Recovery plan, la scadenza del 30 aprile diventa flessibile
Non è più tassativa la deadline prevista dal regolamento. Prima eccezione sarà l’Olanda, ma anche l’Italia, se ce ne fosse bisogno, potrebbe beneficiare della modifica introdotta nel testo della Commissione che attende il via libera di Consiglio e Parlamento
di Giuseppe Chiellino
2' di lettura
Diventano più flessibili i tempi per la presentazione alla Commissione europea della versione definitiva del Recovery Plan. La scadenza del 30 aprile, indicata nel regolamento ora all’esame del Parlamento e del Consiglio, per forza di cose deve essere interpretata non in modo tassativo ma come una regola generale che dunque consente le eccezioni. Tanto è vero che nell’ultima versione del regolamento, poco prima di Natale, è stata inserita l’espressione “as rule”, di regola. Cioè, non necessariamente.
Questo, hanno spiegato fonti europee, consentirà per esempio a paesi come l’Olanda, dove il 17 marzo si terranno le elezioni politiche generali, di avere il tempo di formare un nuovo governo e di redigere e presentare il proprio piano nazionale di ripresa e resilienza. Non è detto che quella olandese sarà l’unica eccezione. Dopo l’apertura della crisi governo non da escludere che anche l’Italia possa aver bisogno dei tempi supplemetari, anche se l’auspicio è che non sia necessario. Perché più tardi arriverà il piano, più tardi sarà approvato e meno tempo ci sarà a disposizione per realizzarlo.
Quanto alla scadenza di metà febbraio, spesso richiamata nel dibattito anche dalle autorità italiane, in realtà non è indicata formalmente da nessuna parte perché è una data “mobile”, nel senso che si riferisce all’entrata in vigore del regolamento di Next Generation Eu, dopo che ci sarà stato il via libero definitivo di Parlamento e Consiglio, dopo l’accordo politico raggiunto a dicembre. Nel momento in cui il regolamento entrerà in vigore, ciascun paese potrà presentare formalmente a Bruxelles il proprio piano. Ogni paese decide quando mandarlo, ma prima di quella data non avrebbe alcun valore legale.

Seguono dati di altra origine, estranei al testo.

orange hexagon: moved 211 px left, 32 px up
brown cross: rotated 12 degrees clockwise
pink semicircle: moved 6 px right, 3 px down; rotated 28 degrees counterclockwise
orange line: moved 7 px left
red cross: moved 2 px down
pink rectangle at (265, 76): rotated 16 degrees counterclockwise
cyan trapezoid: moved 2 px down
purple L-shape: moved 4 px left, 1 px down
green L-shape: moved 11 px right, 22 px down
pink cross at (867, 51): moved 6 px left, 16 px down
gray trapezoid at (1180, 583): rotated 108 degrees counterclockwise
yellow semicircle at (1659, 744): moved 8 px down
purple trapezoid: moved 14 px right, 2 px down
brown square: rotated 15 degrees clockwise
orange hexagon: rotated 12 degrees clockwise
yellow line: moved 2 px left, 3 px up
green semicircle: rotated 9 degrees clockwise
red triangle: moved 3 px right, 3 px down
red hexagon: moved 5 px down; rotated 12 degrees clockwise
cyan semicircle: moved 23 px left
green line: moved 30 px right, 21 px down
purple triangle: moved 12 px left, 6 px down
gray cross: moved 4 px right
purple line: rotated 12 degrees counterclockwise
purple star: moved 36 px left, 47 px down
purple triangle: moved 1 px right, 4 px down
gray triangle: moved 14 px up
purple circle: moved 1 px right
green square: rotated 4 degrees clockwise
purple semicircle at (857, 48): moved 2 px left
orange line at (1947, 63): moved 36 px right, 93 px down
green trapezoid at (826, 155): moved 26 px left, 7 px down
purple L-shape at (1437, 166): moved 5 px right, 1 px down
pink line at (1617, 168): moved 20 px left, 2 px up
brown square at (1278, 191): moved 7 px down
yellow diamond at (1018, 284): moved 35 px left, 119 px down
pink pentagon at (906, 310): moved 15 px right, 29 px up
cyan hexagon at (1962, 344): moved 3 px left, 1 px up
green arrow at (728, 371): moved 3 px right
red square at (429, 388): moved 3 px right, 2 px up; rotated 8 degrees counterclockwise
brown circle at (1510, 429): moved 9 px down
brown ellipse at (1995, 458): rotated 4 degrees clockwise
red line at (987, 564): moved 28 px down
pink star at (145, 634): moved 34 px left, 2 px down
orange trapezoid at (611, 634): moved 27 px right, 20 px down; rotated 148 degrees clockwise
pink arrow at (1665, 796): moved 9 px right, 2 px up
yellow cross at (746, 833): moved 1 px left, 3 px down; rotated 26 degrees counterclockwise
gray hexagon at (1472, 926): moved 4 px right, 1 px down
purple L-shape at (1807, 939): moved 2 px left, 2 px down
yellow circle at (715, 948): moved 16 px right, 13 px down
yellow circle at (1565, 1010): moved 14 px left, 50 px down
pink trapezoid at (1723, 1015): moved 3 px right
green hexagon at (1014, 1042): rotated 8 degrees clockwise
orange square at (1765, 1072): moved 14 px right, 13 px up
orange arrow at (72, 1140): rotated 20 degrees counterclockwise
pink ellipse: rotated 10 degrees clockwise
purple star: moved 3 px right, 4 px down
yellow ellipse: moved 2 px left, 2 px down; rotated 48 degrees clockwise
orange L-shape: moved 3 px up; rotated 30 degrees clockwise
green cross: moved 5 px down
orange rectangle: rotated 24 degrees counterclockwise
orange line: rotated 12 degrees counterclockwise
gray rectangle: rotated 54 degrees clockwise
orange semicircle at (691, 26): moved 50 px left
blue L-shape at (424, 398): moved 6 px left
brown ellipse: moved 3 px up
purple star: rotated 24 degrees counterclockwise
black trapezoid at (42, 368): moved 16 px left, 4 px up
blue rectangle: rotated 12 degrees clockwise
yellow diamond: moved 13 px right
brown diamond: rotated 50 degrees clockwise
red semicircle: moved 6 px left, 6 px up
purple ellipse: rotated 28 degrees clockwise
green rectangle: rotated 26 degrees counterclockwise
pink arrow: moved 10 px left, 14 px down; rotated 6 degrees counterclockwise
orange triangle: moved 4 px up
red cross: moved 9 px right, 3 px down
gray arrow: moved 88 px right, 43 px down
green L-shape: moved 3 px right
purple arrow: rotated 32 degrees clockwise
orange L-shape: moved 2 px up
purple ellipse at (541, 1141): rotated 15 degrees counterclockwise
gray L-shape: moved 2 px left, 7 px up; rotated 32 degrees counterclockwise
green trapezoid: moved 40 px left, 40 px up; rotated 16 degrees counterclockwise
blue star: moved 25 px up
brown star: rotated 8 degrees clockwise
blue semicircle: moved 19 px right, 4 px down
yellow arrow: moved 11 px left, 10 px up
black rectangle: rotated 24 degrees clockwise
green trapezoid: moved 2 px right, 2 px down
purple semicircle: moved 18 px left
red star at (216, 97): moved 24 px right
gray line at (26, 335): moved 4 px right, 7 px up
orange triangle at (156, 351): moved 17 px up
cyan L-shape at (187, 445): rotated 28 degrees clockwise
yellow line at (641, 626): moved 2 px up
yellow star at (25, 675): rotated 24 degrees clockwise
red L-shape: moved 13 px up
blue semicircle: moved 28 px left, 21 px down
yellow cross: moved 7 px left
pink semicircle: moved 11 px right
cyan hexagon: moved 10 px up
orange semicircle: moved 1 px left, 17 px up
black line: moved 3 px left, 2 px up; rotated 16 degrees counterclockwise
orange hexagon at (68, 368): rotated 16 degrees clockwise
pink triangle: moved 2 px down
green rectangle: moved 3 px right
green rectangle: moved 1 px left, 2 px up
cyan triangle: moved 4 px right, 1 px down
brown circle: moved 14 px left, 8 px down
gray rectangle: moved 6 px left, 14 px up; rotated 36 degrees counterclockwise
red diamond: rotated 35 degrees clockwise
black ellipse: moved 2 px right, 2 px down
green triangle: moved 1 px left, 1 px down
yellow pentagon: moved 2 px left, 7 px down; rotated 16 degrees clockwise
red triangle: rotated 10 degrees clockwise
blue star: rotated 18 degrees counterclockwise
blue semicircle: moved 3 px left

C’è poi un’altra scadenza ballerina: quella degli anticipi del 13% che per l’Italia valgono 20-21 miliardi di euro. Per poterli pagare la Commissione comincerà ad emettere gli “eurobond”, ma prima dovrà attendere l’approvazione in tutti gli Stati membri della direttiva sulle risorse proprie che autorizza l’emissione di debito comune. Se non ci saranno intoppi, non prima di metà maggio.